What action have you taken to check stray dog menace in Srinagar? HC asks SMC

The High Court on Monday directed the Srinagar Municipal Corporation (SMC) to inform it about the implementation of its orders passed on a public interest litigation (PIL) related to dog menace in Kashmir.    

Hearing the PIL by advocate A R Hanjura, a division bench of Justice Ali Muhammad Magrey and Justice Sanjeev Kumar directed the SMC through its standing counsel Momin Khan to file the latest status report in this regard by April 8.  

   

The court also directed state’s additional advocate general Shah Aamir, representing the Health and Medical Education Department to come up with details about the availability of medicines in the primary Medical Centers in Kashmir.

In January last year, the High Court had directed the SMC to inform the court about the time within which the civic body would sterilize all the dogs of the Srinagar city.   The court had also directed the SMC to take help from Animal Welfare Board for providing expertise for catching the dogs so that they are sterilised and immunised.  The High Court had also directed Housing and Urban Development Department (H&UDD) to provide required finance assistance to SMC for controlling the menace of stray dogs in the summer capital. 
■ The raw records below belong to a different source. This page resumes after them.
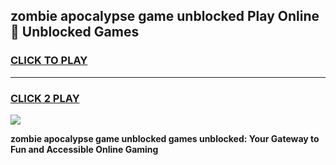 
## zombie apocalypse game unblocked Play Online 👋 Unblocked Games
<h3>
<a href="https://premium.freeplayer.one?title=zombie_apocalypse_game_unblocked&ref=19F">CLICK TO PLAY</a></h3>
<hr>

<h3>
<a href="https://premium.freeplayer.one?title=zombie_apocalypse_game_unblocked&ref=19F">CLICK 2 PLAY</a>
  
</h3>

<a href="https://premium.freeplayer.one?title=zombie_apocalypse_game_unblocked&ref=19F"><img src="https://clearcache.store/games.png"></a>


**zombie apocalypse game unblocked games unblocked: Your Gateway to Fun and Accessible Online Gaming**

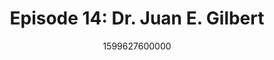 ---
templateKey: podcast-episode
public: true
url: podcast/episode-14-juan-gilbert
title: " Episode 14: Dr. Juan E. Gilbert "
description:  Go down the rabbit hole with Dr. Juan E. Gilbert, Chair of the CISE Dept at the University of Florida. He shares how he’s pioneering the development in open source election systems, the virtual traffic stop, and how disinformation affects our democracy. 
date: 1599627600000
featuredimage: /img/podcast/EpisodeHeader_Website_JGilbert.jpg
socialimage: https://www.orchid.com/assets/img/podcast/EpisodeHeader_JGilbert.jpg
platformurls:
 - https://podcasts.apple.com/us/podcast/how-disinformation-affects-our-democracy-dr-juan-e/id1516705670?i=1000490655574
 - https://open.spotify.com/episode/60T4pi4x0HZsYq4D4c5YC9
 - https://www.stitcher.com/show/follow-the-white-rabbit/episode/how-disinformation-affects-our-democracy-with-dr-juan-e-gilbert-77592757
 - https://www.deezer.com/us/episode/245528272
 - https://www.podbean.com/media/share/dir-nfpde-ad639eb
 - https://tunein.com/podcasts/Technology-Podcasts/Follow-the-White-Rabbit-p1330281/?topicId=157161832
---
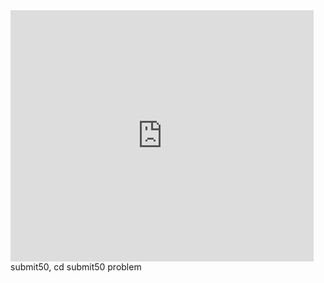 <iframe src="https://scratch.mit.edu/projects/623463316/embed" allowtransparency="true" width="485" height="402" frameborder="0" scrolling="no" allowfullscreen></iframe>
submit50, cd
submit50 problem
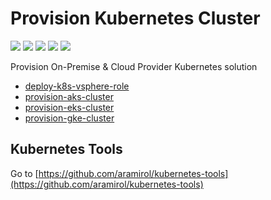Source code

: # Provision Kubernetes Cluster

![](https://img.shields.io/badge/platform-kubernetes-blue?logo=kubernetes&logoColor=blue)
![](https://img.shields.io/badge/platform-vsphere-green?logo=vmware&logoColor=white)
![](https://img.shields.io/badge/platform-azure-blue?logo=azure&logoColor=blue)
![](https://img.shields.io/badge/platform-aws-yellow?logo=aws&logoColor=yellow)
![](https://img.shields.io/badge/platform-gcp-blue?logo=gcp&logoColor=blue)

Provision On-Premise &amp; Cloud Provider Kubernetes solution

* [deploy-k8s-vsphere-role](deploy-k8s-vsphere-role)
* [provision-aks-cluster](provision-aks-cluster)
* [provision-eks-cluster](provision-eks-cluster)
* [provision-gke-cluster](provision-gke-cluster)

## Kubernetes Tools

Go to [https://github.com/aramirol/kubernetes-tools](https://github.com/aramirol/kubernetes-tools)

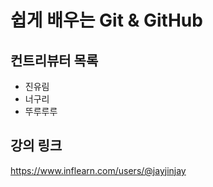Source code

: # 쉽게 배우는 Git & GitHub

## 컨트리뷰터 목록

- 진유림
- 너구리
- 뚜루루루

## 강의 링크
https://www.inflearn.com/users/@jayjinjay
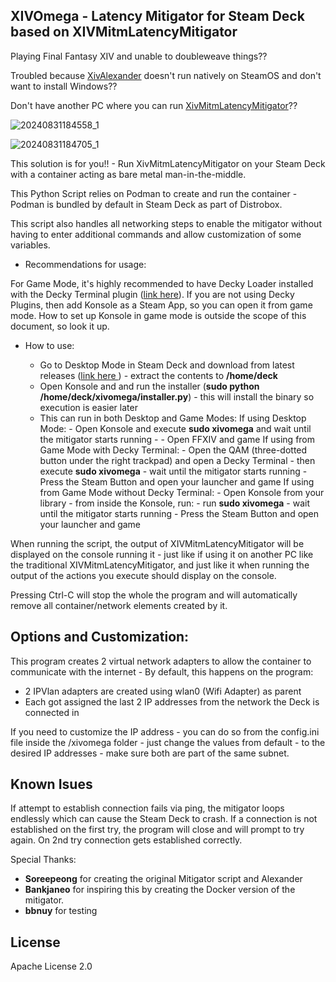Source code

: XIVOmega - Latency Mitigator for Steam Deck based on XIVMitmLatencyMitigator
----------------------------------------------------------------------------

Playing Final Fantasy XIV and unable to doubleweave things?? 

Troubled because [XivAlexander](https://github.com/Soreepeong/XivAlexander) doesn't run natively on SteamOS and don't want to install Windows??

Don't have another PC where you can run [XivMitmLatencyMitigator](https://github.com/Soreepeong/XivMitmLatencyMitigator)?? 

![20240831184558_1](https://github.com/user-attachments/assets/9ea2f37b-22dd-4286-8109-de6dd59d22ef)

![20240831184705_1](https://github.com/user-attachments/assets/cfdad1ff-7e45-4f40-85c5-9c995176e643)

This solution is for you!! - Run XivMitmLatencyMitigator on your Steam Deck with a container acting as bare metal man-in-the-middle. 

This Python Script relies on Podman to create and run the container - Podman is bundled by default in Steam Deck as part of Distrobox. 

This script also handles all networking steps to enable the mitigator without having to enter additional commands and allow customization of some variables. 

- Recommendations for usage: 

For Game Mode, it's highly recommended to have Decky Loader installed with the Decky Terminal plugin ([link here](https://github.com/SteamDeckHomebrew/decky-loader)). If you are not using Decky Plugins, then add Konsole as a Steam App, so you can open it from game mode. How to set up Konsole in game mode is outside the scope of this document, so look it up. 

- How to use:

	- Go to Desktop Mode in Steam Deck and download from latest releases ([link here ](https://github.com/shingonati0n/xivomega/releases)) - extract the contents to **/home/deck**
	- Open Konsole and and run the installer (**sudo python /home/deck/xivomega/installer.py**) - this will install the binary 
	so execution is easier later
	- This can run in both Desktop and Game Modes:
		If using Desktop Mode: 
			- Open Konsole and execute **sudo xivomega** and wait until the mitigator starts running -
			- Open FFXIV and game
		If using from Game Mode with Decky Terminal:
		    - Open the QAM (three-dotted button under the right trackpad) and open a Decky Terminal - then execute **sudo xivomega** - wait until the mitigator starts running 
		    - Press the Steam Button and open your launcher and game
		If using from Game Mode without Decky Terminal: 
			- Open Konsole from your library - from inside the Konsole, run:
				- run **sudo xivomega** - wait until the mitigator starts running
			- Press the Steam Button and open your launcher and game

When running the script, the output of XIVMitmLatencyMitigator will be displayed on the console running it - just like if using it on another PC like the traditional XIVMitmLatencyMitigator, and just like it when running the output of the actions you execute should display on the console. 

Pressing Ctrl-C will stop the whole the program and will automatically remove all container/network elements created by it. 

Options and Customization:
-------------------------

This program creates 2 virtual network adapters to allow the container to communicate with the internet - By default, this happens on the program:

 - 2 IPVlan adapters are created using wlan0 (Wifi Adapter) as parent
 - Each got assigned the last 2 IP addresses from the network the Deck is connected in

 If you need to customize the IP address - you can do so from the config.ini file inside the /xivomega folder - just change the values from default - to the desired IP addresses - make sure both are part of the same subnet. 

Known Isues
-----------

If attempt to establish connection fails via ping, the mitigator loops endlessly which can cause the Steam Deck to crash. If a connection is not established on the first try, the program will close and will prompt to try again. On 2nd try connection gets established correctly. 


Special Thanks:

- **Soreepeong** for creating the original Mitigator script and Alexander
- **Bankjaneo** for inspiring this by creating the Docker version of the mitigator.
- **bbnuy** for testing 

License
-------

Apache License 2.0




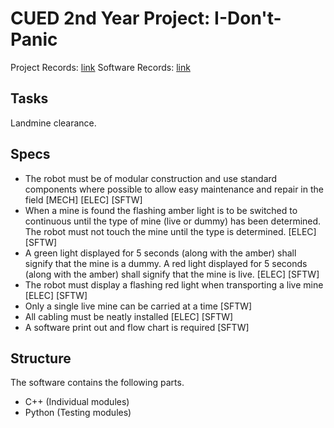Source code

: # CUED 2nd Year Project: I-Don't-Panic

Project Records: [link](https://docs.google.com/document/d/110WkkEqvjU1-dqSzpJSb_2VvEhg3sdYWeH0RdvRL9-M/edit)
Software Records: [link](https://docs.google.com/document/d/1t8hccKTBRdeo6VtAheowXwqqX7eZCas97UfbfMCfLaE/edit)

## Tasks
Landmine clearance.

## Specs
- The robot must be of modular construction and use standard components where possible to allow easy maintenance and repair in the field [MECH] [ELEC] [SFTW]
- When a mine is found the flashing amber light is to be switched to continuous until the type of mine (live or dummy) has been determined. The robot must not touch the mine until the type is determined. [ELEC]  [SFTW]
- A green light displayed for 5 seconds (along with the amber) shall signify that the mine is a dummy. A red light displayed for 5 seconds (along with the amber) shall signify that the mine is live. [ELEC]  [SFTW]
- The robot must display a flashing red light when transporting a live mine [ELEC]  [SFTW]
- Only a single live mine can be carried at a time [SFTW]
- All cabling must be neatly installed [ELEC]  [SFTW]
- A software print out and flow chart is required [SFTW]

## Structure
The software contains the following parts.
- C++ (Individual modules)
- Python (Testing modules)



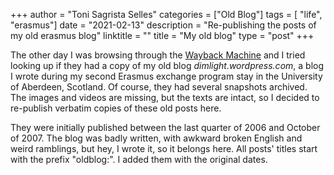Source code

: +++
author = "Toni Sagrista Selles"
categories = ["Old Blog"]
tags = [ "life", "erasmus"]
date = "2021-02-13"
description = "Re-publishing the posts of my old erasmus blog"
linktitle = ""
title = "My old blog"
type = "post"
+++

The other day I was browsing through the [Wayback Machine](http://web.archive.org) and I tried looking up if they had a copy of my old blog *dimlight.wordpress.com*, a blog I wrote during my second Erasmus exchange program stay in the University of Aberdeen, Scotland. Of course, they had several snapshots archived. The images and videos are missing, but the texts are intact, so I decided to re-publish verbatim copies of these old posts here.

They were initially published between the last quarter of 2006 and October of 2007. The blog was badly written, with awkward broken English and weird ramblings, but hey, I wrote it, so it belongs here. All posts' titles start with the prefix "oldblog:". I added them with the original dates.



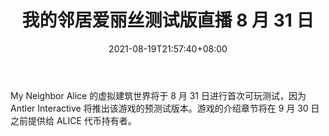 ﻿---
title: "我的邻居爱丽丝测试版直播 8 月 31 日"
date: 2021-08-19T21:57:40+08:00
lastmod: 2021-08-19T16:45:40+08:00
draft: false
authors: ["Egil"]
description: "My Neighbor Alice 的虚拟建筑世界将于 8 月 31 日进行首次可玩测试，因为 Antler Interactive 将推出该游戏的预测试版本。游戏的介绍章节将在 9 月 30 日之前提供给 ALICE 代币持有者。"
featuredImage: "my-neighbor-alice-test-version-live-august-31st.png"
tags: ["Virtual World","虚拟世界","Play to Earn"]
categories: ["news"]
news: ["虚拟世界"]
weight: 
lightgallery: true
pinned: false
recommend: false
recommend1: false
---

My Neighbor Alice 的虚拟建筑世界将于 8 月 31 日进行首次可玩测试，因为 Antler Interactive 将推出该游戏的预测试版本。游戏的介绍章节将在 9 月 30 日之前提供给 ALICE 代币持有者。

<!--more-->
The Court had said if there are 40,000 to 45,000 dogs in the Srinagar city as indicated by the SMC, it would be inadequate for such an extremely large number of dogs.  The court had also directed the Health department to inform it by the next date of hearing about the availability anti-rabies vacancies and human rabies immunoglobulin injections in all dispensaries and hospitals in the state.   

It had ordered the SMC to give a wide publicity in print media particularly in Urdu newspapers with wide circulations in Srinagar city to as to “what a person should do in case a stray dog bites him or her”.   

 “This must be done not as one time measure but as continuing activity from time to time. Apart from this public awareness must be created through Radio, Television, and Social media,” the Court had said.